Had a daemon erroring out as it was trying to build a diff.

I tracked though the code and was able to isolate it to the following test case:

--- a/src/infrastructure/diff/prose/__tests__/PhutilProseDiffTestCase.php
+++ b/src/infrastructure/diff/prose/__tests__/PhutilProseDiffTestCase.php
@@ -30,6 +30,15 @@ final class PhutilProseDiffTestCase
       ),
       pht('Remove Paragraph'));

+    $this->assertProseParts(
+       "xxx",
+       "xxxyyy\n.zzz",
+       array(
+               "=xxx",
+               "+ yyy\n.zzz",
+               "= \n"
+       ),
+       pht('Amend paragraph and add paragraph starting with punctuation'));
 
     // Without smoothing, the alogorithm identifies that "shark" and "cat"
     // both contain the letter "a" and tries to express this as a very

It’s also reproducible on an admin.phacility test instance with the same content
#1 make a task with description “xxx”.
#2 edit description to “xxxyyyy\n.zzz”.
#3 click the “show details” of the “updated the task description” transaction

(or see https://test-x4ryazymuji7.phacility.com/T1)

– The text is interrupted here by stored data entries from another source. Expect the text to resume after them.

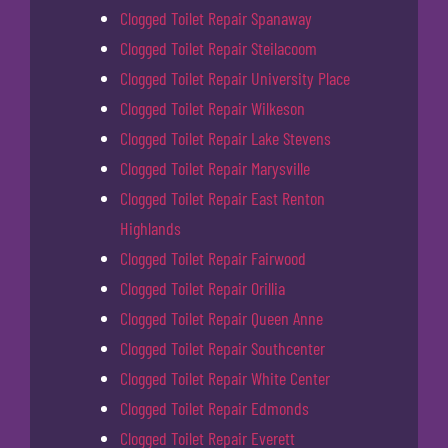
Clogged Toilet Repair Spanaway
Clogged Toilet Repair Steilacoom
Clogged Toilet Repair University Place
Clogged Toilet Repair Wilkeson
Clogged Toilet Repair Lake Stevens
Clogged Toilet Repair Marysville
Clogged Toilet Repair East Renton
Highlands
Clogged Toilet Repair Fairwood
Clogged Toilet Repair Orillia
Clogged Toilet Repair Queen Anne
Clogged Toilet Repair Southcenter
Clogged Toilet Repair White Center
Clogged Toilet Repair Edmonds
Clogged Toilet Repair Everett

The prose diff engine fails on level 1 (sentences) of the diff building as it’s dissecting the corpus. It eventually pass the fragment “xxxyyy\n.” into stitchPieces(). This then fails the regex there and we blow the stack when we try to access the matches. How it should be fixed I guess depends on how you’d want to interpret that diff. You could probably throw in a PCRE_DOTALL and be done with it, but maybe it would be better to say you don’t really want interior newlines at that point. It’s not clear to me what’s best.

Let me know if there’s any more information I can provide that would be useful


Version: HEAD of master (or whatever the test admin.phacility instances use).

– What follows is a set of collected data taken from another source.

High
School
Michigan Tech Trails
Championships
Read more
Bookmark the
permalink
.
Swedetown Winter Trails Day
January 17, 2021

Thanks for the very detailed report! I believe this is fixed by https://secure.phabricator.com/D21295.

In that change, I’ve just added /s (dotall) – and your test case.

It’s possible that parsing the text yyy\n. as two separate sentences (yyy\n and .) would produce better diffs than the current behavior, but we could make that change in the future – at least in the case of this particular diff, the diff wouldn’t change and seems correct as-is.